12.7 million individuals over State Pension age are anticipating news about their weekly payments for the 2025/26 financial year. The Office for National Statistics (ONS) will release the September Consumer Price Index (CPI) inflation rate this week, a figure that will determine these payments.
Chancellor Rachel Reeves is expected to make public the yearly increase at the Autumn Budget on October 30. Given the Labour Government’s commitment to maintaining the Triple Lock, the CPI reported on October 16 will be crucial for calculating the increase.
Understanding the Triple Lock
The Triple Lock ensures that the New and Basic State Pensions increase annually based on the highest of three measures:
- Average annual earnings growth from May to July (currently at 4%).
- CPI inflation rate for the year ending in September.
- A fixed rate of 2.5%.
For those receiving additional State Pension elements or deferred State Pensions, the annual increase will align with the September CPI figure.
Current Figures and Predictions
As of August, the CPI stood at 2.2%, while earnings growth is at 4.0%. Experts believe that CPI will not exceed earnings growth, implying that the 4% will most likely be the decisive factor for the State Pension uprating in 2025/26.
Potential State Pension Increases:
- Full New State Pension:
- Current weekly payment: £221.20
- Projected weekly payment: £230.05 (an increase of £8.85)
- Four-weekly payment: £920.20
- Annual amount: £11,962 (up from £11,502)
- Full Basic State Pension:
- Current weekly payment: £169.50
- Projected weekly payment: £176.30 (an increase of £6.80)

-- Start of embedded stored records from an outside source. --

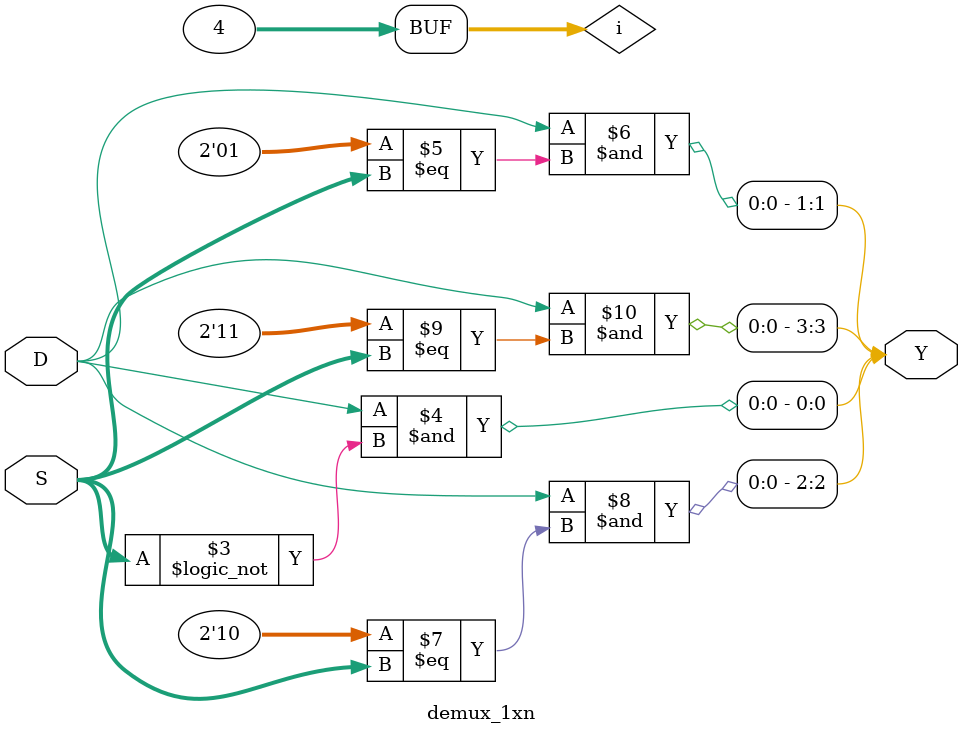
<source format=v>
/*
Program: CI Digital T2/2025
Class: Introdução à Verilog  
Class-ID: SD122
Advisor: Felipe Rocha 
Advisor-Contact: felipef.rocha@inatel.br
Institute: INATEL - Santa Rita do Sapucaí / MG  
Development: André Bezerra 
Student-Contact: andrefrbezerra@gmail.com
Task-ID: A-106
Type: Laboratory
Data: octuber, 17 2025
*/

// `timescale 1 ns / 1 ps 

module demux_1xn #(parameter N = 4)(
    input D,
    input [$clog2(N)-1:0] S, // bit de ativacao
    output reg [N-1:0] Y
);
    integer i;
    always @(*) begin
        for(i = 0; i < N; i = i + 1) begin
            Y[i] <= D & (i == S);
        end
    end
endmodule

</source>
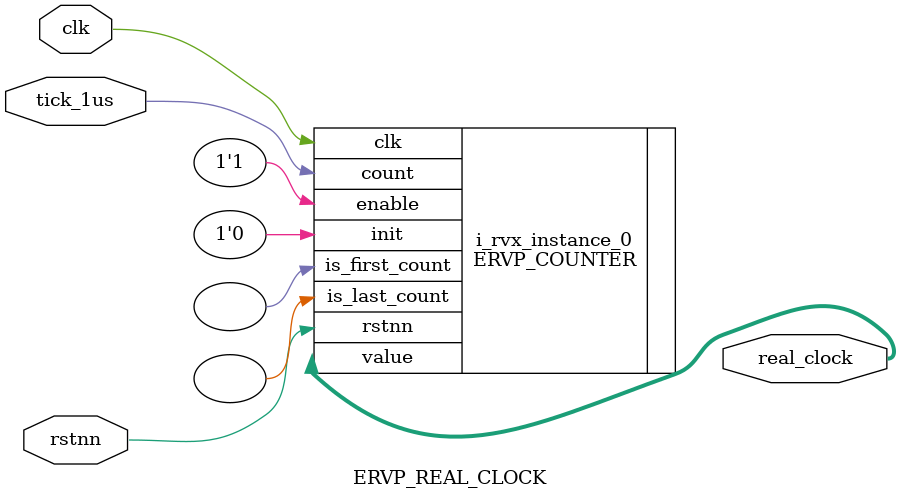
<source format=v>

`include "ervp_global.vh"


module ERVP_REAL_CLOCK
(
	clk,
	rstnn,
	tick_1us,
	real_clock
);


localparam  RVX_LPARA_0 = 64;

input wire clk, rstnn;
input wire tick_1us;
output wire [RVX_LPARA_0-1:0] real_clock;

ERVP_COUNTER
#(
	.BW_COUNTER(RVX_LPARA_0),
	.CIRCULAR(1)
)
i_rvx_instance_0
(
	.clk(clk),
	.rstnn(rstnn),
	.enable(1'b 1),
	.init(1'b 0),
	.count(tick_1us),
	.value(real_clock),
	.is_first_count(),
	.is_last_count()
);

endmodule

</source>
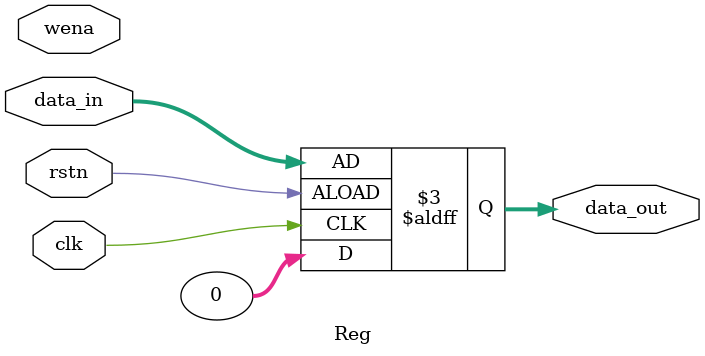
<source format=v>
module Reg(
    input clk,
    input rstn,
    input wena,
    input [31:0] data_in,
    output reg [31:0] data_out
);

always @(posedge clk or posedge rstn) begin
    if (!rstn)begin
        data_out<=32'h0;
    end else begin
        data_out<=data_in;
    end
end
endmodule
</source>
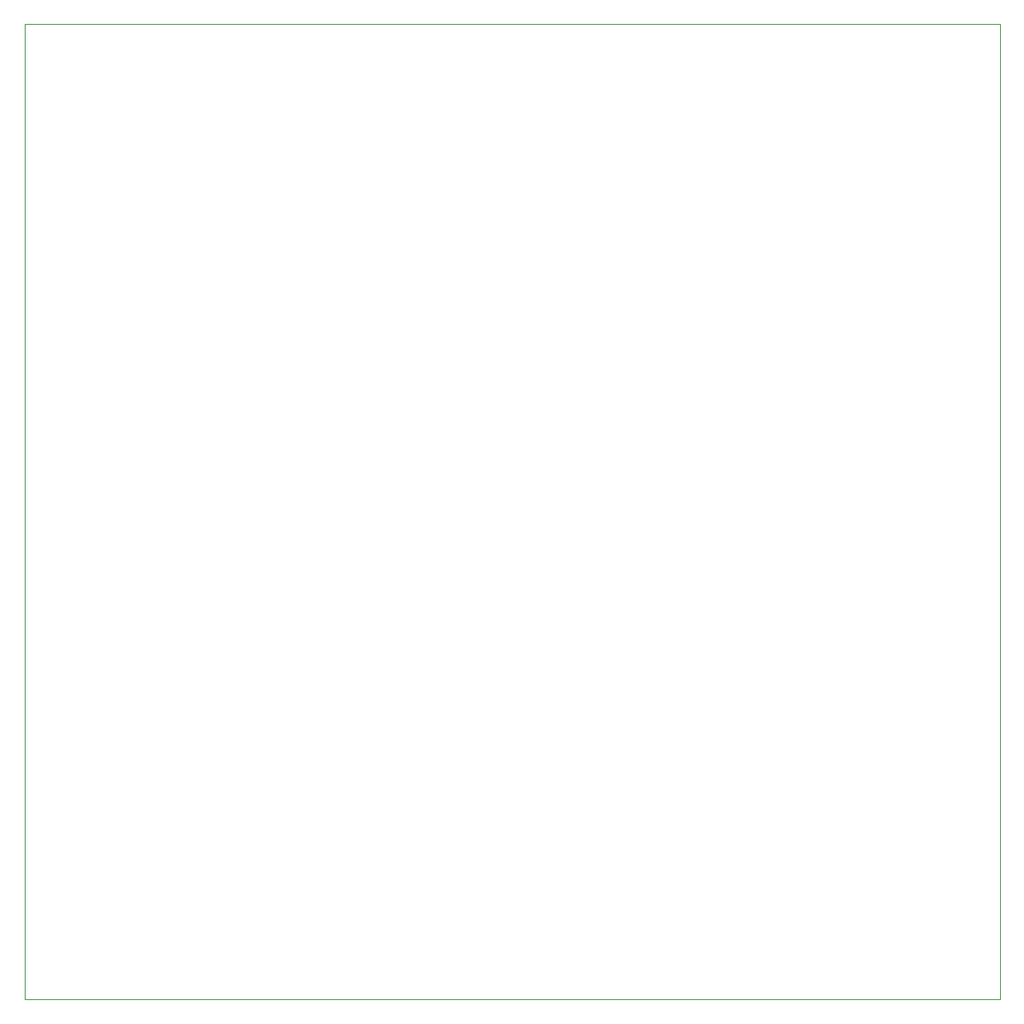
<source format=gbr>
%FSLAX34Y34*%
%MOMM*%
%LNOUTLINE*%
G71*
G01*
%ADD10C, 0.000*%
%LPD*%
G54D10*
X0Y1000000D02*
X1000000Y1000000D01*
X1000000Y0D01*
X0Y0D01*
X0Y1000000D01*
M02*

</source>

- Four-weekly payment: £705.20
- Annual amount: £9,167 (up from £8,814)
Implications of CPI Increase
Mike Ambery, Retirement Savings Director at Standard Life, commented on the CPI figures, stating that unless an unforeseen spike in prices occurs, it is unlikely that inflation will surpass the earnings growth rate. He noted that with inflation around 2.2%, the real benefit for pensioners will be diminished.
Ambery also stated that increased energy bills this winter might have a greater impact on elderly, particularly those with lesser incomes. He encouraged those of State Pension age who rely largely on their State Pension to check their eligibility for Pension Credit using the government’s online portal.
Tax Considerations for Pensioners
The Personal Allowance remains frozen at £12,570 until 2028. Currently, 8.1 million older individuals pay tax in retirement due to additional income from workplace or private pensions.
Retirement experts at Spencer Churchill predict that nearly 900,000 more people will exceed the Personal Allowance threshold in the current financial year. Notably, those whose only income is the State Pension will not incur taxes.
However, individuals receiving the full New State Pension should be cautious about any additional income exceeding £89 monthly, as this may trigger a tax bill. Similarly, those receiving the full Basic State Pension should monitor any extra income over £313 monthly.
Adam Pope, a retirement expert, expressed concerns about the freezing of income tax thresholds, indicating it could significantly affect pensioners. He warned that over 60% of pensioners now pay income tax, up from roughly 50% in 2010. By 2027/28, the average tax-paying pensioner could be £1,000 worse off, impacting their financial stability.